Stoneham has published on a variety of philosophical topics, including self-knowledge, metaphysical nihilism, and issues in the philosophy of logic and language. He is primarily known for his work on the philosophy of George Berkeley. He is the author of Berkeley's World: An Examination of the Three Dialogues (OUP, 2002), as well as several journal articles and book chapters on Berkeley.

== Selected publications ==

=== Books ===

- (edited with Paul Lodge) Locke and Leibniz on Substance. Routledge, 2015.
- (edited with Keith Allen) Causation and Modern Philosophy. Routledge, 2011.
- Berkeley's World: An Examination of the Three Dialogues. OUP, 2002.

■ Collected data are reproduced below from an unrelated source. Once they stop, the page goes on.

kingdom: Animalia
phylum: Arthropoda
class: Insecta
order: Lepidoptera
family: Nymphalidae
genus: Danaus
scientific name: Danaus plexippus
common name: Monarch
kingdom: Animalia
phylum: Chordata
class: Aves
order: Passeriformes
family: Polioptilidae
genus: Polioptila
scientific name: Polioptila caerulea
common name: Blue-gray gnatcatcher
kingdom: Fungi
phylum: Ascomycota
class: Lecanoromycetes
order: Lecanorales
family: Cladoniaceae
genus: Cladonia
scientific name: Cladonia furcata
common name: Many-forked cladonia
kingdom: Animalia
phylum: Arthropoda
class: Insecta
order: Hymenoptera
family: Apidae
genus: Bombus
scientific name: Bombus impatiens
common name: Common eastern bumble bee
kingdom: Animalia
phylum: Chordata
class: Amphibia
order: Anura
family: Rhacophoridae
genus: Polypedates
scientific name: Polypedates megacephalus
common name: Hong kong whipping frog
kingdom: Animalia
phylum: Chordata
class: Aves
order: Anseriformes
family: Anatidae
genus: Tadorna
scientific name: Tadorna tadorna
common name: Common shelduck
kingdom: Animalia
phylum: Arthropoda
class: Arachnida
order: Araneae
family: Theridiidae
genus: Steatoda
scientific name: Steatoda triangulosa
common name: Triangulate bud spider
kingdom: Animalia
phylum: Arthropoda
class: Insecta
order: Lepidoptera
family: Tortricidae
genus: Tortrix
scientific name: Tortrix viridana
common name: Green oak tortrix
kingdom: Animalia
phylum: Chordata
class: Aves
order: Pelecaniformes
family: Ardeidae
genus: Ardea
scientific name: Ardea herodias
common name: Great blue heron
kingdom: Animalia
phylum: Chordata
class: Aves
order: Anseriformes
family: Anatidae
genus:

=== Articles and book chapters ===

- 2019. Dreaming, Phenomenal Character, and Acquaintance. In: Acquaintance: New Essays, eds. Knowles & Raleigh, OUP.
- 2018. Some Issues in Berkeley’s Account of Sense Perception. In: Berkeley's Three Dialogues: New Essays, ed. Storrie, OUP.
- 2017. Berkeley on Abstraction, Universals, and Universal Knowledge. In: The Problem of Universals in Early Modern Philosophy, eds. Di Bella & Schmaltz, OUP.
- 2010. (with David Efird) The Subtraction Argument for Free Mass. Philosophy and Phenomenological Research, 80, 50–7.
- 2009. Time and Truth: The Presentism-Eternalism Debate. Philosophy, 84, 201–18.
- 2006. (with David Efird) Combinatorialism and the Possibility of Nothing. Australasian Journal of Philosophy, 84, 269–80.
- 2005. (with David Efird) The Subtraction Argument for Metaphysical Nihilism. The Journal of Philosophy, 102, 303–325.
- 1998. On Believing that I am Thinking. Proceedings of the Aristotelian Society, 98, 125–44.